§ TEXTAUSZUG
>>>
Zum Franken hat der Euro etwas am Wert verloren. Am späten Abend notiert das Euro-Franken-Paar mit 0,9575 wieder deutlich unter der Marke von 0,96, über der es im frühen Handel (0,9602) noch stand. Auch der Dollar gibt zum Franken etwas nach und geht aktuell mit 0,8747 um, nach 0,8764 um die Mittagszeit.

Mit Blick auf die US-Konjunkturdaten nahm die Produktivität im zweiten Quartal deutlich zu, während die Lohnkosten nicht so stark wie erwartet stiegen. Im Juni legten ausserdem die Aufträge für die US-Industrie deutlich zu, was allerdings nicht überraschte. Stattdessen stach die Stimmungseintrübung im Dienstleistungssektor der USA hervor.
<<<
§ GEGEBENE ZEILEN
>>>
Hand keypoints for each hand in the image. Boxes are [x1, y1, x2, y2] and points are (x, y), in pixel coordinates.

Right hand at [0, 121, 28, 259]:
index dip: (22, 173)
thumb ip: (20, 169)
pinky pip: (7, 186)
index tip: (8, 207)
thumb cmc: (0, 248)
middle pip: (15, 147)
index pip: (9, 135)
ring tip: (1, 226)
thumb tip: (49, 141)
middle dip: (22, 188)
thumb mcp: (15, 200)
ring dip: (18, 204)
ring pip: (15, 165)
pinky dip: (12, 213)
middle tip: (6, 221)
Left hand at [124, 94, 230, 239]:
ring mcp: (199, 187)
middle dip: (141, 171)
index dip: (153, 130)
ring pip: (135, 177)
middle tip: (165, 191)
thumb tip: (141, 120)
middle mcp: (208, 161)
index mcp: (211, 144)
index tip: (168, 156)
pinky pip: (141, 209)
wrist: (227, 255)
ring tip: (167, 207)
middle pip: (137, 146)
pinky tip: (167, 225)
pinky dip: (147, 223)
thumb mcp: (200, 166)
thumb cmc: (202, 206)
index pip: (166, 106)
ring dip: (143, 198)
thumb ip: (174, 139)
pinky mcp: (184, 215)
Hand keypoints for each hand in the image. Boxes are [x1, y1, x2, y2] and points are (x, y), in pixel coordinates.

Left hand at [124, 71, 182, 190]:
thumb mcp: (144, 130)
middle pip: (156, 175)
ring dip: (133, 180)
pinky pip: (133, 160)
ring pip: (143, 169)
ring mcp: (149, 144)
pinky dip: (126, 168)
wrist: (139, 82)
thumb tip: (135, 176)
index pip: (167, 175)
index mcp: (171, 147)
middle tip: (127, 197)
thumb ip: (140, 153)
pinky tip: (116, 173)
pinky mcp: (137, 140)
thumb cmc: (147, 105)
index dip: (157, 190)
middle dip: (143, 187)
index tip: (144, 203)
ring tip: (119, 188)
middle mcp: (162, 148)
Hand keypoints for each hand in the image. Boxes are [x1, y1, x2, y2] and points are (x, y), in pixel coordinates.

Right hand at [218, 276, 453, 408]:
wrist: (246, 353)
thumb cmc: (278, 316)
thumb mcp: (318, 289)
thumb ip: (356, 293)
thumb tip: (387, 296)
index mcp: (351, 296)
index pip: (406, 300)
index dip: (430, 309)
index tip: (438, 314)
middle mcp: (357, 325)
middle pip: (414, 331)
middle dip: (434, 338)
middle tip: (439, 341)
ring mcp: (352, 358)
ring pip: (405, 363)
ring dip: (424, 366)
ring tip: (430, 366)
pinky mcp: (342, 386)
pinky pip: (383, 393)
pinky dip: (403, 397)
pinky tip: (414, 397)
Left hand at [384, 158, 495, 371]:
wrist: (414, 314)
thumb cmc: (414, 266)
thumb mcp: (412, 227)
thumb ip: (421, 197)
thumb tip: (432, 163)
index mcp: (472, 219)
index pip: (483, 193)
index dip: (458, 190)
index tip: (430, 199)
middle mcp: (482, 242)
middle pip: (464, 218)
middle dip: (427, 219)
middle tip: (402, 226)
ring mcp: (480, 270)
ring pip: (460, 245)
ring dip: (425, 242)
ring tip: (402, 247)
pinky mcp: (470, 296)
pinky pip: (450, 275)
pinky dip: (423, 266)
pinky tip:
<<<
§ AUFGABE A
Beantworten Sie anhand des Textauszugs zu den Wechselkursen diese Fragen:
(i) Auf welchem Stand notierte das Euro-Franken-Paar im frühen Handel?
(ii) Mit welchem Kurs ging der Dollar zum Franken um die Mittagszeit um?
(iii) Was stach bei den US-Konjunkturdaten hervor?
§ AUFGABE B
Schreiben Sie den Textauszug zu den Wechselkursen im Anschluss an seinen letzten Satz fort.

§ ANTWORT A
(i) 0,9602
(ii) 0,8764
(iii) Die Stimmungseintrübung im Dienstleistungssektor der USA

§ ANTWORT B
Die Konsensschätzung sei unterschritten worden, aber noch liege der Index oberhalb der Expansionsschwelle, konstatierte Volkswirt Ulrich Wortberg von der Helaba. Damit bleibe das Bild intakt, wonach die Schwäche im Verarbeitenden Gewerbe von der Expansion im Dienstleistungssektor kompensiert werden könne. Insgesamt seien die Wirtschaftsaussichten aber getrübt, was "die US-Notenbank darin bestärkt, sich nicht auf eine weitere Zinserhöhung festzulegen", so Wortberg.